The factor exposures are an analogue to the eigenvector matrix $\mathbf{L}$ in the image processing example.


In [26]:
labels = factor_exposures.index
data = factor_exposures.values

In [27]:
plt.subplots_adjust(bottom = 0.1)
plt.scatter(
    data[:, 0], data[:, 1], marker='o', s=300, c='m',
    cmap=plt.get_cmap('Spectral'))
plt.title('Scatter Plot of Coefficients of PC1 and PC2')
plt.xlabel('factor exposure of PC1')
plt.ylabel('factor exposure of PC2')

for label, x, y in zip(labels, data[:, 0], data[:, 1]):
    plt.annotate(
        label,
        xy=(x, y), xytext=(-20, 20),
        textcoords='offset points', ha='right', va='bottom',
        bbox=dict(boxstyle='round,pad=0.5', fc='yellow', alpha=0.5),
        arrowprops=dict(arrowstyle = '->', connectionstyle='arc3,rad=0')
    );


Creating statistical risk factors allows us to further break down the returns of a portfolio to get a better idea of the risk. This can be used as an additional step after performance attribution with more common risk factors, such as those in the Quantopian Risk Model, to try to account for additional unknown risks.

References:

  • Datta, B.N., 2010. Numerical linear algebra and applications. Siam.
  • Qian, E.E., Hua, R.H. and Sorensen, E.H., 2007. Quantitative equity portfolio management: modern techniques and applications. CRC Press.

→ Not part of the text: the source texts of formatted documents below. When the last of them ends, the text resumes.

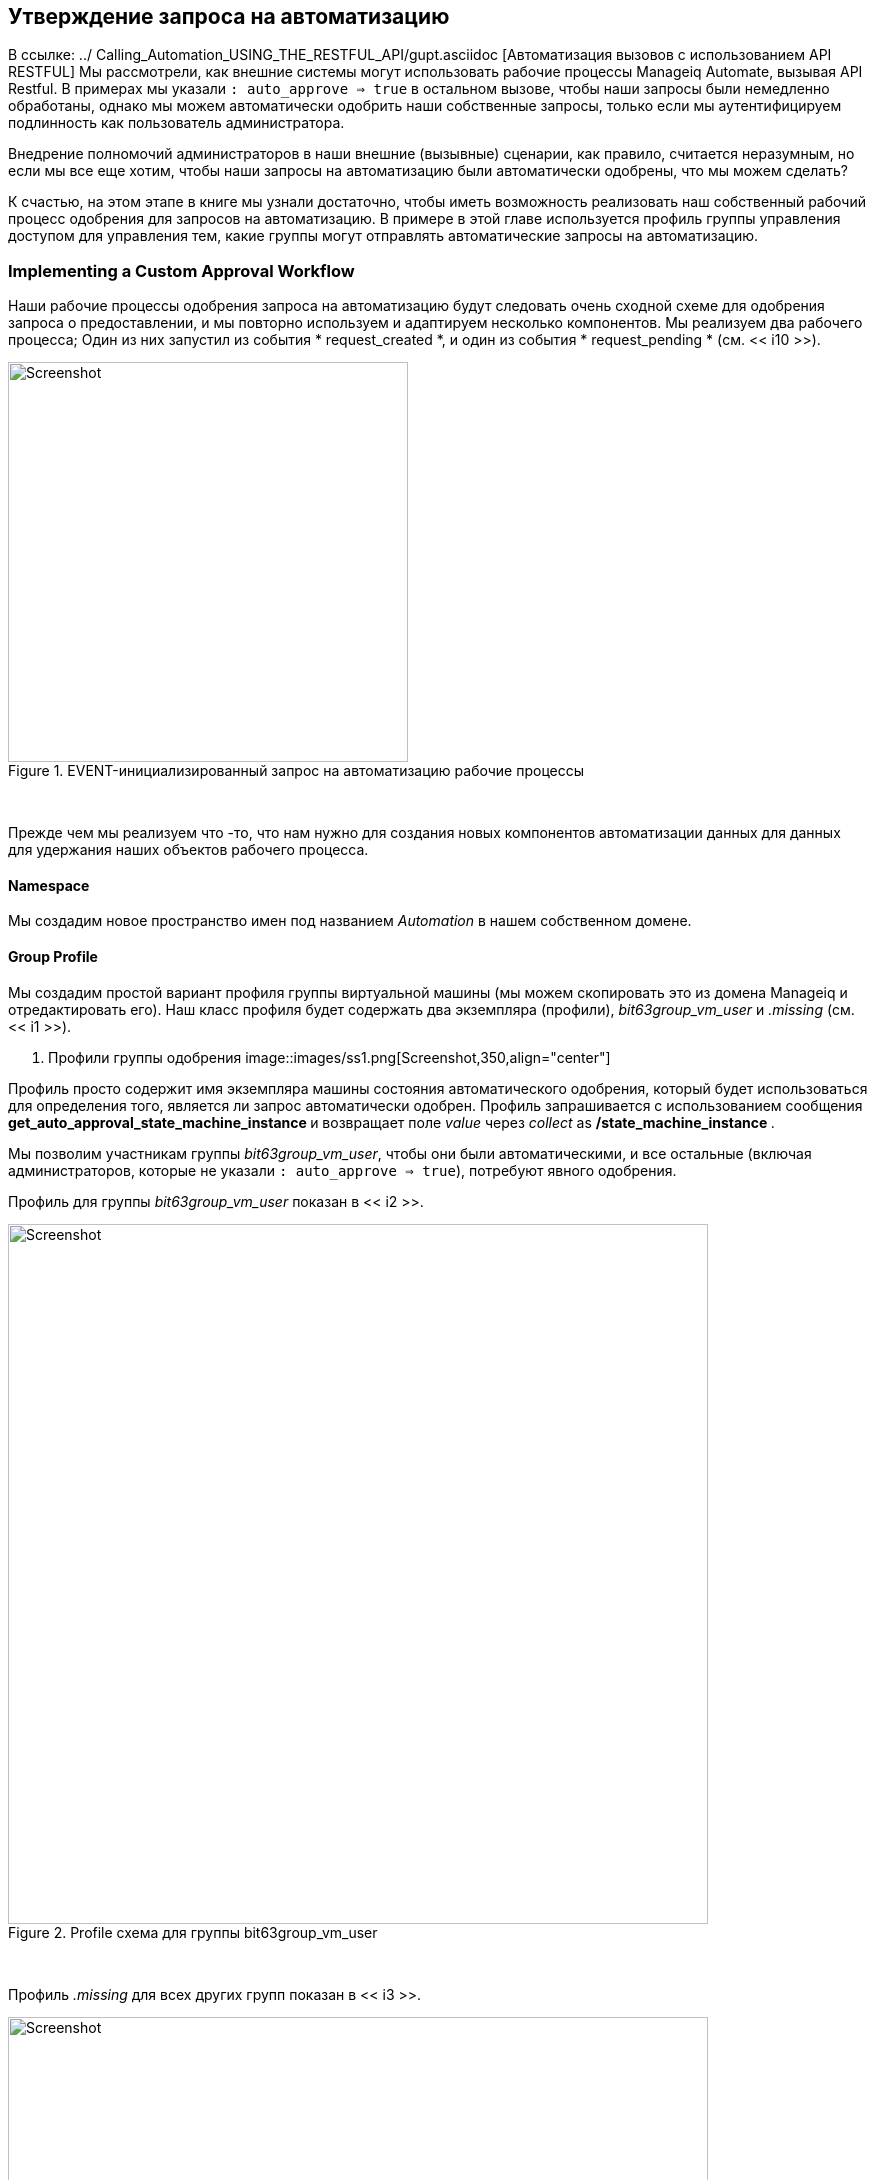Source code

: [[automation-request-approval]]
== Утверждение запроса на автоматизацию

В ссылке: ../ Calling_Automation_USING_THE_RESTFUL_API/gupt.asciidoc [Автоматизация вызовов с использованием API RESTFUL] Мы рассмотрели, как внешние системы могут использовать рабочие процессы Manageiq Automate, вызывая API Restful. В примерах мы указали `: auto_approve => true` в остальном вызове, чтобы наши запросы были немедленно обработаны, однако мы можем автоматически одобрить наши собственные запросы, только если мы аутентифицируем подлинность как пользователь администратора.

Внедрение полномочий администраторов в наши внешние (вызывные) сценарии, как правило, считается неразумным, но если мы все еще хотим, чтобы наши запросы на автоматизацию были автоматически одобрены, что мы можем сделать?

К счастью, на этом этапе в книге мы узнали достаточно, чтобы иметь возможность реализовать наш собственный рабочий процесс одобрения для запросов на автоматизацию. В примере в этой главе используется профиль группы управления доступом для управления тем, какие группы могут отправлять автоматические запросы на автоматизацию.

=== Implementing a Custom Approval Workflow

Наши рабочие процессы одобрения запроса на автоматизацию будут следовать очень сходной схеме для одобрения запроса о предоставлении, и мы повторно используем и адаптируем несколько компонентов. Мы реализуем два рабочего процесса; Один из них запустил из события * request_created *, и один из события * request_pending * (см. << i10 >>).

[[i10]]
.EVENT-инициализированный запрос на автоматизацию рабочие процессы
image::images/workflow.png[Screenshot,400,align="center"]
{zwsp} +

Прежде чем мы реализуем что -то, что нам нужно для создания новых компонентов автоматизации данных для данных для удержания наших объектов рабочего процесса.

==== Namespace

Мы создадим новое пространство имен под названием _Automation_ в нашем собственном домене.

==== Group Profile

Мы создадим простой вариант профиля группы виртуальной машины (мы можем скопировать это из домена Manageiq и отредактировать его). Наш класс профиля будет содержать два экземпляра (профили), __bit63group_vm_user__ и _.missing_ (см. << i1 >>).

[[i1]]
. Профили группы одобрения
image::images/ss1.png[Screenshot,350,align="center"]
{zwsp} +

Профиль просто содержит имя экземпляра машины состояния автоматического одобрения, который будет использоваться для определения того, является ли запрос автоматически одобрен. Профиль запрашивается с использованием сообщения ** get_auto_approval_state_machine_instance ** и возвращает поле _value_ через _collect_ as **/state_machine_instance **.

Мы позволим участникам группы _bit63group_vm_user_, чтобы они были автоматическими, и все остальные (включая администраторов, которые не указали `: auto_approve => true`), потребуют явного одобрения.

Профиль для группы _bit63group_vm_user_ показан в << i2 >>.

[[i2]]
.Profile схема для группы bit63group_vm_user
image::images/ss3.png[Screenshot,700,align="center"]
{zwsp} +

Профиль _.missing_ для всех других групп показан в << i3 >>.

[[i3]]
.Profile схема для.
image::images/ss2.png[Screenshot,700,align="center"]
{zwsp} +

==== State Machine

Мы создадим пространство имен _stateMachines_ и простой вариант класса VM _ProvisionRequestApproval_. Мы скопируем класс _provisionRequestApproval_ из домена Manageiq в наш под новым _statemachines_ -пространством имен и назваем его _AutomationRequestApproval_. Мы также скопируем связанные с ними экземпляры и методы (см. << i4 >>).

[[i4]]
.AutomationRequestApprovalcom Примеры и методы
image::images/ss4.png[Screenshot,350,align="center"]
{zwsp} +

===== Instances

Экземпляр _RequireAppRoval_ имеет значение * approval_type * __require_pproval__ (см. << i5 >>).

[[i5]]
.Fields от экземпляра требований
image::images/ss5.png[Screenshot,550,align="center"]
{zwsp} +

Экземпляр _auto_ похож, но имеет значение * ancessul_type * __auto__.

[[methods]]
===== Methods

Метод _validate_request_ выглядит следующим образом:

[source,ruby]
----
запрос = $ evm.root ['miq_request']
ресурс = request.resource
Поднимите «запрос на автоматизацию не найден», если запрос.nil? || resource.nil?

$ evm.log ("info", "Проверка на Auto_proval")
advance_type = $ evm.object ['antecure_type']. Downcase
if approval_type == 'Auto'
$ evm.root ["miq_request"].
$ evm.root ['ae_result'] = 'ok'
еще
MSG = "Запрос не был автоматически одобрен"
resource.set_message (msg)
$ evm.root ['ae_result'] = 'ошибка'
$ evm.object ['anues'] = msg
конец
----

Метод _pending_request_ выглядит следующим образом:

[source,ruby]
----
#
# Этот метод выполняется, когда запрос на автоматизацию не одобрен автоматическим
#
# Получить объекты
msg = $ evm.object ['anuest']
$ evm.log ('info', "#{msg}")

# Повышение события автоматизации: request_pending
$ evm.root ["miq_request"]. В ожидании
----

Определению метода также предоставляется входной параметр с входным именем *Причина *и тип данных *Строка *

Метод + uppure_request + выглядит следующим образом:

[source,ruby]
----
#
# Этот метод выполняется, когда запрос автоматизации является автоматическим одобрением
#
# Автоподобный запрос
$ evm.log («info», «Автоматическое запрос на автоматизацию»)
$ evm.root ["miq_request"].
----

==== Email Classes

Мы создаем класс _EMAIL_ с помощью экземпляра _AutomationRequest_pending_ и метода (см. << i6 >>).

[[i6]]
.Mail классов и методов
image::images/ss6.png[Screenshot,350,align="center"]
{zwsp} +

Код метода копируется и адаптируется в зависимости от метода VM _ProvisionRequest_pending_. Мы указываем как * to_email_address * Пользователь, который будет выступать в качестве утвержденного для запросов на автоматизацию.

Полный код для методов
https://github.com/pemcg/mastering-automation-in-cloudforms-4.2-and-manageiq-euwe/tree/master/automation_request_pprovolvom/scripts= shere]

=== Policies

Нам нужно генерировать экземпляры политики для двух событий AutomationRequest, *AutomationRequest_created *и *AutomationRequest_Approved *. Мы копируем стандартный _/system/police_ класс в наш домен и добавляем два экземпляра (см. << i7 >>).

[[i7]]
.New Policy Extances
image::images/ss7.png[Screenshot,350,align="center"]
{zwsp} +

==== AutomationRequest_created

Наш экземпляр политики для _AutomationRequest_created_ имеет три записи; утверждение и две отношения. Нам нужно признать, был ли предъявлен запрос на автоматизацию с параметром `: auto_approve => true`. Если бы это было так, нам нужно пропустить наш собственный рабочий процесс утверждения.

Мы знаем (из какой -либо следственной отладки с использованием _objectwalker_), что, когда выполняется запрос, указывает `: auto_approve => true`, у нас есть` $ evm.root ['Automation_Request']. Когда выполняется запрос, определяет `: auto_approve => false` Это значение ** pending_approval **. Поэтому мы можем создать наше утверждение для поиска `$ evm.root ['Automation_Request'].

Отношение * REL1 * этого экземпляра выполняет поиск профиля на основе нашей группы пользователей, чтобы найти экземпляр состояния автоматического одобрения, который следует запускать. Отношения * rel2 * вызывает этот экземпляр машины штата (см. << i8 >>).

[[i8]]
.Fields of AutomationRequest_created
image::images/ss8.png[Screenshot,700,align="center"]
{zwsp} +

==== AutomationRequest_pending

Экземпляр _AutomationRequest_pending_ содержит одно отношение к нашему экземпляру _AutomationRequest_pending_ (см. << i9 >>).

[[i9]]
.Fields экземпляра AutomationRequest_pending
image::images/ss9.png[Screenshot,500,align="center"]
{zwsp} +

=== Testing

Мы отправим три запроса автоматизации через API Restful, вызывая простой экземпляр _test_. Звонки будут сделаны следующим образом:

* Как пользователь __admin__, указание `: auto_approve => true`
* Как пользователь __admin__, указание `: auto_approve => false`
* Как пользователь, который является членом группы _bit63group_vm_user_

Для первого звонка наше утверждение правильно предотвращает запуск нашего рабочего процесса по собственному утверждению (запрос уже был автоматически одобрен). От _automation.log_ мы видим:

....
Оценка замещенного утверждения ["Утверждено" == "wending_pploval"]
Утверждение не удалось: <"Утверждено" == "dend_pesproval">
Следуйте отношению [miqaedb:/system/policy/AutomationRequest_created#create]
Следуют отношения [miqaedb:/system/police/request_created#create]
Следуйте отношению [miqaedb:/system/event/request_created#create]
....

Для второго звонка мы видим, что утверждение сводит к ** true **, но группа пользователя __admin __ (__evmgroup-super_administrator__) не имеет профиля группы. Используется профиль + .missing +, а запрос на автоматизацию не одобрен автоматическим.

Пользователь _Admin_ получает электронное письмо:

....
Запрос не был автоматически одобрен.

Пожалуйста, просмотрите ваш запрос и обновите или дождите одобрения от администратора.

Чтобы просмотреть этот запрос, перейдите по адресу: https://192.168.1.45/miq_request/show/125

Спасибо,
Команда инфраструктуры виртуализации
....

Пользователь _proving_ также получает электронное письмо:

....
Утверждает,
Запрос на автоматизацию, полученный с admin@bit63.com, находится на рассмотрении.

Запрос не был автоматически одобрен.

Для получения дополнительной информации вы можете перейти к: https://192.168.1.45/miq_request/show/125

Спасибо,
Команда инфраструктуры виртуализации
....

Нажатие на ссылку перенесет нас на страницу утверждения, и мы можем одобрить запрос, который затем продолжается.

Для третьего звонка мы видим, что утверждение оценивается с ** true **, но на этот раз мы видим, как используется действительный профиль группы:

....
Оценка замещенного утверждения ["pending_proval" == "pending_proval"]
Следующие отношения [miqaedb:/Automation/profile/bit63group_vm_user#get_auto ..
....

Профиль этой группы автоматически одобряет запрос на автоматизацию, и экземпляр _test_ успешно запускается:

....
Q-task_id ([Automation_task_186]) \
<Aemethod test> Вызов метода тестирования был успешным!
....

Успех!

=== Summary

В этой главе мы собрали многие из автоматических компонентов, которые мы изучали на протяжении всей книги, чтобы создать наш собственный рабочий процесс утверждения. Мы сделали это, копировав и адаптировав несколько существующих компонентов в домене Manageiq и добавив наши собственные части, где это необходимо.

Мы начали с создания нашего собственного пространства имен для работы, и добавили профиль группы управления доступом, чтобы мы могли применить автоматическое одобрение к конкретным группам. Мы клонировали класс _provisionRequestApproval_ и его методы, чтобы стать нашей машиной _AutomationRequestApproval_, и мы создали два экземпляра, один из которых назывался _Auto_, и один называется _RequireApproval_. Мы добавили класс _email_ и клонировали и адаптировали экземпляр _provisionrequest_pending_ и метод, чтобы стать нашим версиями _automationrequest_pending_. Наконец, мы добавили два экземпляра политики для обработки двух событий Automation * request_created * и * request_pending *.

Создание одобрения рабочего процесса, такого как это, на самом деле является просто случаем создания кусочков и соединения его вместе. Мы знаем, что рабочие процессы утверждения начинаются с события, и что событие переводится в политику. Пока экземпляры нашей политики направляют рабочий процесс в соответствующие обработчики (как правило, государственный компьютер или класс электронной почты), все, что осталось, - это адаптировать код метода к нашим конкретным целям и тестирование.


This presentation is for informational purposes only and does not constitute an offer to sell, a solicitation to buy, or a recommendation for any security; nor does it constitute an offer to provide investment advisory or other services by Quantopian, Inc. ("Quantopian"). Nothing contained herein constitutes investment advice or offers any opinion with respect to the suitability of any security, and any views expressed herein should not be taken as advice to buy, sell, or hold any security or as an endorsement of any security or company. In preparing the information contained herein, Quantopian, Inc. has not taken into account the investment needs, objectives, and financial circumstances of any particular investor. Any views expressed and data illustrated herein were prepared based upon information, believed to be reliable, available to Quantopian, Inc. at the time of publication. Quantopian makes no guarantees as to their accuracy or completeness. All information is subject to change and may quickly become unreliable for various reasons, including changes in market conditions or economic circumstances.